- [Exercise]:
Copy every line of the entries that has the string "Investimento" in it.
________________
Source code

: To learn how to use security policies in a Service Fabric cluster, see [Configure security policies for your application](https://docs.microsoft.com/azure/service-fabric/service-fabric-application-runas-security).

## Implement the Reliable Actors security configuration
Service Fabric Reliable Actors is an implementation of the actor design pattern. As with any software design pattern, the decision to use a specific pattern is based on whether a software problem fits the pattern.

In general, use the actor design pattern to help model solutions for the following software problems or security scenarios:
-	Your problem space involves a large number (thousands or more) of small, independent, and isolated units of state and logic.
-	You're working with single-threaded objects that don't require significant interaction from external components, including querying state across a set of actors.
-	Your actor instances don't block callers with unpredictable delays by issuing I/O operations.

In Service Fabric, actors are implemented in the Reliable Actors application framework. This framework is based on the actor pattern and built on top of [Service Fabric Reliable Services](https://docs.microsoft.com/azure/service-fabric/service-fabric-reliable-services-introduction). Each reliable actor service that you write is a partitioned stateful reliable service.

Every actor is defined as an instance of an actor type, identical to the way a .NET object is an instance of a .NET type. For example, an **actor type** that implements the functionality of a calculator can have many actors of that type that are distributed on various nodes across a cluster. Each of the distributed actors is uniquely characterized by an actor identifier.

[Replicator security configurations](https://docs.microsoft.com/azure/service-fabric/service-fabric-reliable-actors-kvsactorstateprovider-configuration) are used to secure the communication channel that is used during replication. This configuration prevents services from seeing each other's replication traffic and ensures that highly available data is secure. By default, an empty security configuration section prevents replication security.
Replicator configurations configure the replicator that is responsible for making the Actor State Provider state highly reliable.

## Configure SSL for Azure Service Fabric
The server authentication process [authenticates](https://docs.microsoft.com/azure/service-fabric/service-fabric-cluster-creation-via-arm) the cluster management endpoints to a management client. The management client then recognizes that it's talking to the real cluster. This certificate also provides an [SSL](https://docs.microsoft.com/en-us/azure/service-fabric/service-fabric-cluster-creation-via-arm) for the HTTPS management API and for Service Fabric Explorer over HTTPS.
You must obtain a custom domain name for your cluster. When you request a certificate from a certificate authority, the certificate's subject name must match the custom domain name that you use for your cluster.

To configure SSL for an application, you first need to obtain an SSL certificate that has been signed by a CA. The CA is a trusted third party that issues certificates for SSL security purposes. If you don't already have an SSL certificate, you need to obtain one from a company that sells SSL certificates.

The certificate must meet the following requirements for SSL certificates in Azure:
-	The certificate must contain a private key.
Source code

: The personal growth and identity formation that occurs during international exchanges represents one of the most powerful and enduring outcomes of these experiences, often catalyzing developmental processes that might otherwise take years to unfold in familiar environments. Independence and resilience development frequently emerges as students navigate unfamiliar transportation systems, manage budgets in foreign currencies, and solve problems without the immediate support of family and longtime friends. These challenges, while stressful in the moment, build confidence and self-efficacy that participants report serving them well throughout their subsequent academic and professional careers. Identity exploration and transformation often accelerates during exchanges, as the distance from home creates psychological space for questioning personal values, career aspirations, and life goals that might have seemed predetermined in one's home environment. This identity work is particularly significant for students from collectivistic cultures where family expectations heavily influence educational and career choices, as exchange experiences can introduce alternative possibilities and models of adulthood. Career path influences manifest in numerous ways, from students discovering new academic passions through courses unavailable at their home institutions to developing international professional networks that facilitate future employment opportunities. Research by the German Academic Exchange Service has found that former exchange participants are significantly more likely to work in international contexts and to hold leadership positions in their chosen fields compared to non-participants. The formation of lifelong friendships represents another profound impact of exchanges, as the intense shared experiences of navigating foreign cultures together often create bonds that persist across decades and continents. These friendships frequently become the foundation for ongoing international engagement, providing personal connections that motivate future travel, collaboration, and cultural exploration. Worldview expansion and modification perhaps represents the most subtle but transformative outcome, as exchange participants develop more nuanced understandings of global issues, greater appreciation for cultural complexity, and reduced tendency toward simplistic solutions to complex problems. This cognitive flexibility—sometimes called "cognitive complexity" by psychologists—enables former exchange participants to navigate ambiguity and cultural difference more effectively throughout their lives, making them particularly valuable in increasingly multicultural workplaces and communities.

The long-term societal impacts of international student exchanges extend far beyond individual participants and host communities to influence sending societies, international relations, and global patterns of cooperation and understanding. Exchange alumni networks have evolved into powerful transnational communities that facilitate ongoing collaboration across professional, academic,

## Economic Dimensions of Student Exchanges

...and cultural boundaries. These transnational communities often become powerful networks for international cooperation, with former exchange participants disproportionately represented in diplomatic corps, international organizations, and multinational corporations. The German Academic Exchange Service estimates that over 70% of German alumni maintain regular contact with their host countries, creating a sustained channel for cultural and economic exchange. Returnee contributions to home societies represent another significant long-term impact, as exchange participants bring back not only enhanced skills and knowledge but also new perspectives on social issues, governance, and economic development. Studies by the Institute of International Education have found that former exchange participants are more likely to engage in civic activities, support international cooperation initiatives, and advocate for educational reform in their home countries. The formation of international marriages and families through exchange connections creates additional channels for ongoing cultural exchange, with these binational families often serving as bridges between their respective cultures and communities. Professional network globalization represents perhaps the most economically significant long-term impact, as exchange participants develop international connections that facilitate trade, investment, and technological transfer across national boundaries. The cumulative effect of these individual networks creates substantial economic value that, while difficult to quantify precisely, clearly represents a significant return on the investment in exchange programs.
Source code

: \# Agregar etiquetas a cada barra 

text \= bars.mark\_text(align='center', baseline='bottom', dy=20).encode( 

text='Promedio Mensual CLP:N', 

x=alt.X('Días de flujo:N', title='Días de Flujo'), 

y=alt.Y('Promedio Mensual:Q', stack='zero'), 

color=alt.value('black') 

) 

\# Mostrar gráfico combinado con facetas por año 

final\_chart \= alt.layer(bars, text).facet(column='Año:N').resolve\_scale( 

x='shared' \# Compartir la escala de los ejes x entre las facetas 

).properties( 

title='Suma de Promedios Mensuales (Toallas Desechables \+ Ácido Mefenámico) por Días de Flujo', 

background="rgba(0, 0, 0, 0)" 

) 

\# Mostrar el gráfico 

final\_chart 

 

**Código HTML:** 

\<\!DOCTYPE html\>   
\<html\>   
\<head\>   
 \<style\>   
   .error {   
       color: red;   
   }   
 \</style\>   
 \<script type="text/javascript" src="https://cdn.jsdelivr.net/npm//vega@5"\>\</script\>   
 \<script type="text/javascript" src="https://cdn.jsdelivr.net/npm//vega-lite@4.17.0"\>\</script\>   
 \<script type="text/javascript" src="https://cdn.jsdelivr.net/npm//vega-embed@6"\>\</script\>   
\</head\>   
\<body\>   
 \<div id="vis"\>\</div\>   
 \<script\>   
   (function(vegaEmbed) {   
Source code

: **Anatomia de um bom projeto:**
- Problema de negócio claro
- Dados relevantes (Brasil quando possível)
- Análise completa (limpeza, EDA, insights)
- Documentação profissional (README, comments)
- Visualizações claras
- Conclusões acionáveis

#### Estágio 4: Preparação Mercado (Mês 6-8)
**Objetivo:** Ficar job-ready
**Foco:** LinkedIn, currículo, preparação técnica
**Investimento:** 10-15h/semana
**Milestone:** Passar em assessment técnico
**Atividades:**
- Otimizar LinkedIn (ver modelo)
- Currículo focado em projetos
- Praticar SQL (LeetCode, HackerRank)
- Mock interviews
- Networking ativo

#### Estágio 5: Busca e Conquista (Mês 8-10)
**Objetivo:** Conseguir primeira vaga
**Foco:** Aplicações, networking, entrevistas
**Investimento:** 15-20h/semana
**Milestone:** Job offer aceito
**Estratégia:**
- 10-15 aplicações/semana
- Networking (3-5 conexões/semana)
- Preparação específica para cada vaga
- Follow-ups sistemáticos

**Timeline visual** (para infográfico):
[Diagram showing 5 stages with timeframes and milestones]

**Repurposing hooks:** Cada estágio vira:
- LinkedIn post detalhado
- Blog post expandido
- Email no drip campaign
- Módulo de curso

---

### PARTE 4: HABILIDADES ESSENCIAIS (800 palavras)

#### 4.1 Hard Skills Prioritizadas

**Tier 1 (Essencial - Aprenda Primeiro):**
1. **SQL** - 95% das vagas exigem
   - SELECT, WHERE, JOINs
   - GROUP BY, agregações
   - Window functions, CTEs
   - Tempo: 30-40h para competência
________________
- [Solution for this exercise]:
**Investimento:** 10-15h/semana
**Investimento:** 15-20h/semana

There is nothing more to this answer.